Perché la Fraternità San Pio X non può, né deve riconciliarsi con la Roma attuale

di Albert Laurent


Per prendere in considerazione un dialogo fecondo, bisogna attendere che le autorità romane smaltiscano la sbornia delle idee conciliari.


Articolo pubblicato sul sito francese Boulevard Voltaire, il 21 ottobre 2014






Per prendere in considerazione un dialogo fecondo, bisogna attendere che le autorità romane smaltiscano la sbornia delle idee conciliari.

Se la ripresa ufficiale dei negoziati fra il Vaticano e la Fraternità San Pio X, fondata da Mons. Lefebvre, è stata segnalata da diversi media, pochi osservatori sembrano valutarne tutta la portata.
Il comunicato della Santa Sede pubblicato dopo l’incontro tra le autorità della Fraternità e il cardinale Müller, Prefetto della Congregazione della Fede, indica che i colloquii hanno lo scopo di giungere alla «piena riconciliazione» tra le parti. Il comunicato della Fraternità parla invece di «chiarire i punti di divergenza che sussistono».
Al di là del carattere diplomatico dei termini impiegati, il problema è veramente ben posto da una parte e dall’altra?

In effetti, tutta l’opera della Fraternità San Pio X e delle comunità che ad essa sono associate, poggia su una salvaguardia e una battaglia.
Innanzi tutto la salvaguardia: di fronte alla rivoluzione operata dal Vaticano II nella liturgia, nell’insegnamento della fede, nel governo della Chiesa, nei rapporti della Chiesa col mondo, è stato necessario mettersi insieme per conservare intatte la Messa e la dottrina, per trasmettere fedelmente il sacerdozio, in una parola: per conservare la fede di sempre.
E questo è anche una battaglia:  questo mettersi insieme, realizzato negli anni ’60 e che dura da 50 anni, non è né sentimentale, né nostalgico di un passato superato; esso è innanzi tutto dottrinale. È fondato sul seguente convincimento: la maggior parte degli uomini di Chiesa, soprattutto in occasione del concilio Vaticano II, si sono lasciati impregnare da un pensiero liberale, naturalista e umanista che non è quello di Gesù Cristo. Da dove viene questo convincimento? Non unicamente dall’osservazione dei frutti del Concilio («l’albero si giudica dai frutti», dice il Vangelo), ma anche dal fatto che la Chiesa, ancor prima della tempesta, aveva preavvisato i suoi figli. Morto cento anni fa, il Papa San Pio X aveva magnificamente diagnosticato il male e gli aveva dato un nome: modernismo.

La Fraternità San Pio X, dunque, si definisce come salvaguardia della fede, dei sacramenti, del sacerdozio e della vita religiosa, e combattente, per Cristo, contro gli errori che ne allontanano le anime; questi due elementi, strettamente connessi, formano, per così dire, il suo DNA.
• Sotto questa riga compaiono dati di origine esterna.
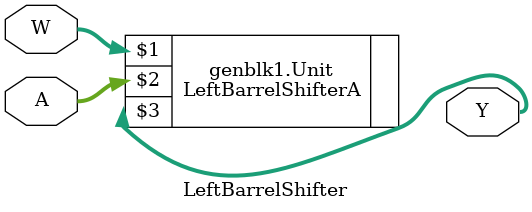
<source format=v>
`timescale 1ns / 1ps

module LeftBarrelShifter #
(
    parameter type = 0,
    parameter width = 32
)
(
    input  wire [$clog2(width) - 1 : 0] W,
    input  wire [width         - 1 : 0] A,
    output wire [width         - 1 : 0] Y
);

generate
    if(type)
    begin
        LeftBarrelShifterB #(width) Unit (W, A, Y);
    end
    else
    begin
        LeftBarrelShifterA #(width) Unit (W, A, Y);
    end
endgenerate

endmodule
</source>
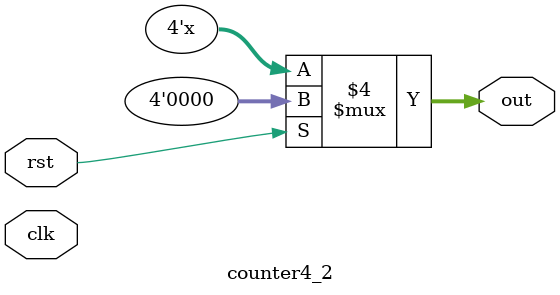
<source format=v>

module counter4_2(out,clk,rst);
output [3:0] out;
input clk,rst;
reg [3:0] out;

always @(clk or rst) begin
    if (rst) out = 0;
    else out = out + 1;
end

endmodule

</source>
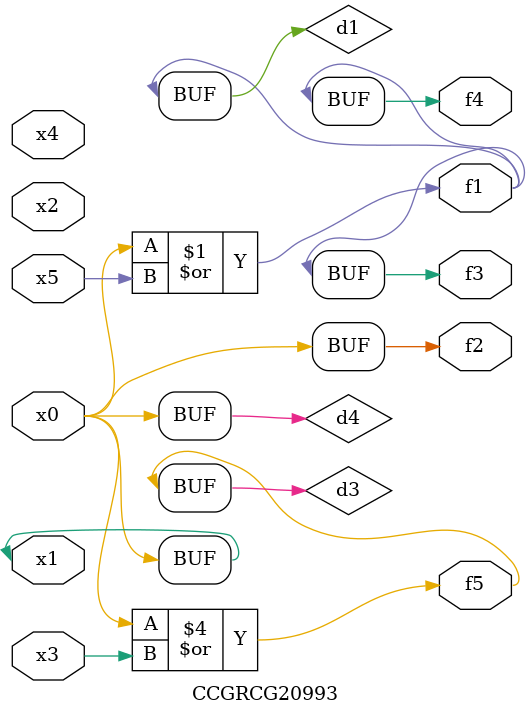
<source format=v>
module CCGRCG20993(
	input x0, x1, x2, x3, x4, x5,
	output f1, f2, f3, f4, f5
);

	wire d1, d2, d3, d4;

	or (d1, x0, x5);
	xnor (d2, x1, x4);
	or (d3, x0, x3);
	buf (d4, x0, x1);
	assign f1 = d1;
	assign f2 = d4;
	assign f3 = d1;
	assign f4 = d1;
	assign f5 = d3;
endmodule

</source>
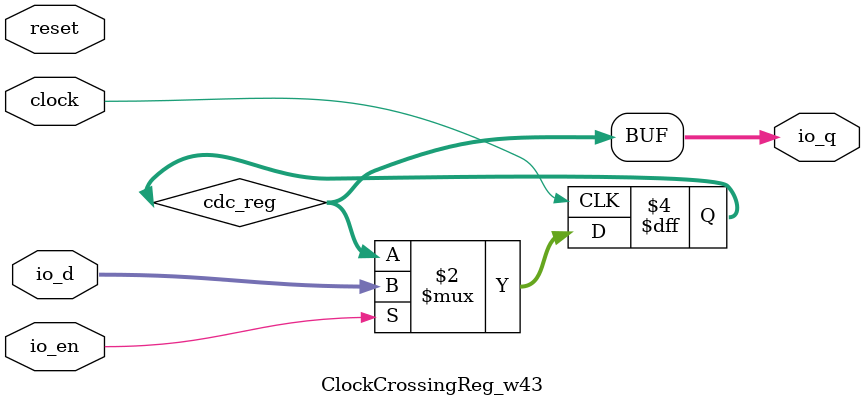
<source format=v>
module ClockCrossingReg_w43(
  input         clock,
  input         reset,
  input  [42:0] io_d,
  output [42:0] io_q,
  input         io_en
);
`ifdef RANDOMIZE_REG_INIT
  reg [63:0] _RAND_0;
`endif // RANDOMIZE_REG_INIT
  reg [42:0] cdc_reg; // @[Reg.scala 15:16]
  assign io_q = cdc_reg; // @[SynchronizerReg.scala 202:8]
  always @(posedge clock) begin
    if (io_en) begin // @[Reg.scala 16:19]
      cdc_reg <= io_d; // @[Reg.scala 16:23]
    end
  end
// Register and memory initialization
`ifdef RANDOMIZE_GARBAGE_ASSIGN
`define RANDOMIZE
`endif
`ifdef RANDOMIZE_INVALID_ASSIGN
`define RANDOMIZE
`endif
`ifdef RANDOMIZE_REG_INIT
`define RANDOMIZE
`endif
`ifdef RANDOMIZE_MEM_INIT
`define RANDOMIZE
`endif
`ifndef RANDOM
`define RANDOM $random
`endif
`ifdef RANDOMIZE_MEM_INIT
  integer initvar;
`endif
`ifndef SYNTHESIS
`ifdef FIRRTL_BEFORE_INITIAL
`FIRRTL_BEFORE_INITIAL
`endif
initial begin
  `ifdef RANDOMIZE
    `ifdef INIT_RANDOM
      `INIT_RANDOM
    `endif
    `ifndef VERILATOR
      `ifdef RANDOMIZE_DELAY
        #`RANDOMIZE_DELAY begin end
      `else
        #0.002 begin end
      `endif
    `endif
`ifdef RANDOMIZE_REG_INIT
  _RAND_0 = {2{`RANDOM}};
  cdc_reg = _RAND_0[42:0];
`endif // RANDOMIZE_REG_INIT
  `endif // RANDOMIZE
end // initial
`ifdef FIRRTL_AFTER_INITIAL
`FIRRTL_AFTER_INITIAL
`endif
`endif // SYNTHESIS
endmodule

</source>
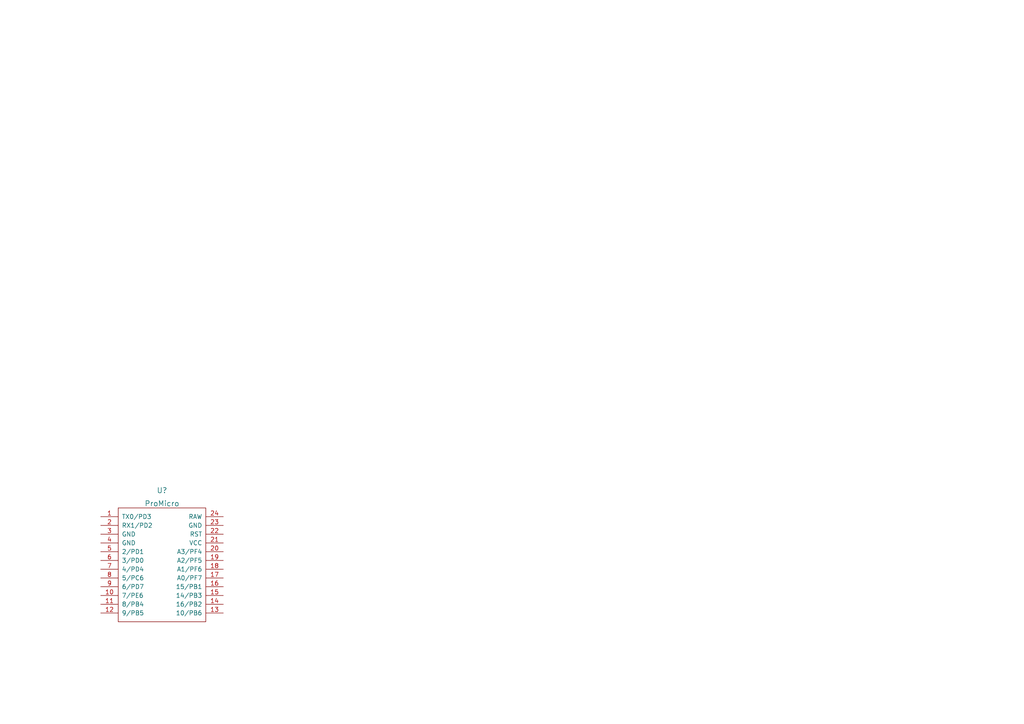
<source format=kicad_sch>
(kicad_sch (version 20211123) (generator eeschema)

  (uuid 505495cd-4398-4c6a-b839-821677725c34)

  (paper "A4")

  


  (symbol (lib_id "keebio:ProMicro") (at 46.99 163.83 0) (unit 1)
    (in_bom yes) (on_board yes) (fields_autoplaced)
    (uuid b1d8b9c1-d0cf-460d-9610-64eb34437dc3)
    (property "Reference" "U?" (id 0) (at 46.99 142.24 0)
      (effects (font (size 1.524 1.524)))
    )
    (property "Value" "ProMicro" (id 1) (at 46.99 146.05 0)
      (effects (font (size 1.524 1.524)))
    )
    (property "Footprint" "" (id 2) (at 73.66 227.33 90)
      (effects (font (size 1.524 1.524)) hide)
    )
    (property "Datasheet" "" (id 3) (at 73.66 227.33 90)
      (effects (font (size 1.524 1.524)) hide)
    )
    (pin "1" (uuid 17ee5f32-b135-4f15-995b-f55deb1d32cb))
    (pin "10" (uuid 049cc8f1-3581-4f1e-8272-eaf4b5d476d4))
    (pin "11" (uuid e93098e8-cba5-4b53-8b9a-0ad30f7a0153))
    (pin "12" (uuid 5dd2d16e-8201-4c81-9d74-92800d1bfcd1))
    (pin "13" (uuid fd8fdcae-7ef8-4b3d-bc39-f5b0510af07e))
    (pin "14" (uuid 48c07a43-50b0-4491-bd63-233f0be2cfc5))
    (pin "15" (uuid df8e46a1-0b17-4971-97dd-5b7a2154bf76))
    (pin "16" (uuid 061dd669-a812-405f-a674-99f00deb41a8))
    (pin "17" (uuid af275dad-1721-4707-b69f-1d4678e99322))
    (pin "18" (uuid 39126fcd-06d4-43d9-9d36-1ce0dd280025))
    (pin "19" (uuid 4500ed3f-c779-4efe-94f9-caa723eb63fc))
    (pin "2" (uuid 882be0a3-4e7a-4f70-8ab5-2dd1edbb8698))
    (pin "20" (uuid d0c2212c-047a-4037-83ae-600156fc993f))
    (pin "21" (uuid 4558b31a-3632-4aa9-8bfe-8f2703a50952))
    (pin "22" (uuid d5178fd3-3b93-46b5-bea4-98bbcf5b740f))
    (pin "23" (uuid 6d98b65f-0fb2-468c-a879-894c0119cffb))
    (pin "24" (uuid 4b30d1b2-023d-43d9-ac7b-ec0d2ad593bf))
    (pin "3" (uuid 6e16e539-cf2f-4e37-b189-51d3c508c491))
    (pin "4" (uuid 68ea4cae-b29c-45f2-b696-f1c2d8056272))
    (pin "5" (uuid 68a26bf2-4575-4aa9-a0ed-2d41bb811f88))
    (pin "6" (uuid da71a972-0ca3-472b-a514-4103a5ee8d6e))
    (pin "7" (uuid 2f228b42-9840-4d33-bdee-fe0ccc8a0070))
    (pin "8" (uuid 8c51f1ef-4d89-40fb-83fb-a8509fde4311))
    (pin "9" (uuid ffa73999-fb19-4f8c-9883-15a08c7487cc))
  )

  (sheet_instances
    (path "/" (page "1"))
  )

  (symbol_instances
    (path "/b1d8b9c1-d0cf-460d-9610-64eb34437dc3"
      (reference "U?") (unit 1) (value "ProMicro") (footprint "")
    )
  )
)

</source>
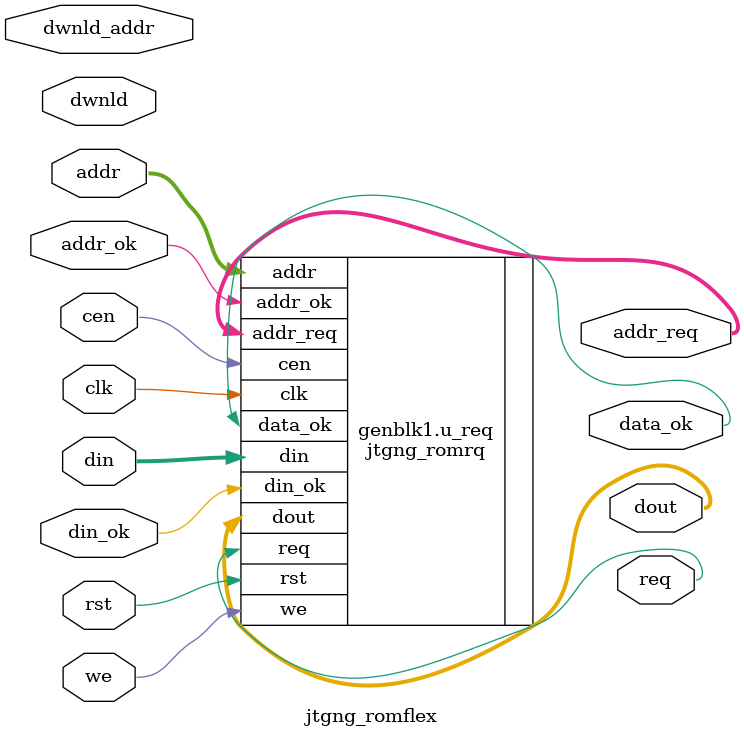
<source format=v>
/*  This file is part of JT_GNG.
    JT_GNG program is free software: you can redistribute it and/or modify
    it under the terms of the GNU General Public License as published by
    the Free Software Foundation, either version 3 of the License, or
    (at your option) any later version.

    JT_GNG program is distributed in the hope that it will be useful,
    but WITHOUT ANY WARRANTY; without even the implied warranty of
    MERCHANTABILITY or FITNESS FOR A PARTICULAR PURPOSE.  See the
    GNU General Public License for more details.

    You should have received a copy of the GNU General Public License
    along with JT_GNG.  If not, see <http://www.gnu.org/licenses/>.

    Author: Jose Tejada Gomez. Twitter: @topapate
    Version: 1.0
    Date: 4-9-2019 */

`timescale 1ns/1ps

module jtgng_romflex #(parameter AW=18, INVERT_A0=0 )(
    input               rst,
    input               clk,
    input               cen,
    input [AW-1:0]      addr,
    input               addr_ok,    // signals that value in addr is valid
    input [31:0]        din,
    input               din_ok,
    input               we,
    input               dwnld,
    input      [AW-1:0] dwnld_addr,
    output              req,
    output              data_ok,    // strobe that signals that data is ready
    output     [AW-1:0] addr_req,
    output     [   7:0] dout
);

parameter USE_BRAM=0;

generate
    
if( USE_BRAM==0 ) begin
    jtgng_romrq #(.AW(AW), .DW(8), .INVERT_A0(INVERT_A0)) 
    u_req(
        .rst        ( rst       ),
        .clk        ( clk       ),
        .cen        ( cen       ),
        .addr       ( addr      ),
        .addr_ok    ( addr_ok   ),    // signals that value in addr is valid
        .din        ( din       ),
        .din_ok     ( din_ok    ),
        .we         ( we        ),
        .req        ( req       ),
        .data_ok    ( data_ok   ),    // strobe that signals that data is ready
        .addr_req   ( addr_req  ),
        .dout       ( dout      )
    );
end
else begin
    wire [AW-1:0] a;
    always @(*) begin
        a = dwnld ? dwnld_addr : { addr[AW-1:1], INVERT_A0 ? ~addr[0]:addr[0]};
    end

    jtgng_multiram #(.AW(AW), .DW(8), .UNITW(12))
    u_multi(
        .clk    (  clk        ),
        .addr   (  a          ),
        .din    (  din        ),
        .we     (  dwnld   ), // do not use the we input here!
        .dout   (  dout       )
    );
    assign req = 1'b0;
    assign data_ok = 1'b1; // it is really not ok for 3 clock cycles, but that's quick
        // enough so we can ignore it
    assign addr_req = {AW{1'b0}};
end

endgenerate
endmodule
</source>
Ne deriva che, a meno di rinunciare a ciò che costituisce il suo proprio essere, la Fraternità San Pio X non saprebbe che farsene di un pezzo di carta che sancisse una pretesa «riconciliazione».
Ciò che conta per la Fraternità è il bene di tutta la Chiesa. Ciò che conta è esistere ed agire in modo che la Chiesa, voltando infine la pagina del Concilio, ritrovi la sua tradizione piena ed intera. Porre nella prospettiva di questi contatti romani il «ristabilimento dell’amicizia tra persone che hanno litigato» (“riconciliazione” secondo il Littré [vocabolario francese]), significa non essere all’altezza delle gravi obiezioni sollevate dalla Fraternità fin dal suo nascere e rimaste senza una reale risposta.

Ma questo significa che Roma e la Fraternità sono condannate a non intendersi mai?
Per prendere in considerazione un dialogo fecondo, bisogna attendere che le autorità romane smaltiscano la sbornia delle idee conciliari. Ora, è gioco forza constatare che a tutt’oggi il Vaticano II resta la magna carta del papa e dei vescovi. Basta leggere un’enciclica e osservare che le referenze si richiamano quasi esclusivamente al magistero conciliare. Basta sottolineare lo zelo nel voler canonizzare tutti i papi del Concilio e del post-Concilio, malgrado – talvolta – gli ostacoli serii che si presentano (come Giovanni Paolo II che bacia il Corano). Basta valutare certe dichiarazioni di papa Francesco.

Tutto questo indica che Roma non è ancora pronta ad ascoltare la voce della tradizione apostolica, che tuttavia è la sua voce.

In questa storia, bisogna armarsi di pazienza, pregare, e predicare «in tempo opportuno e inopportuno».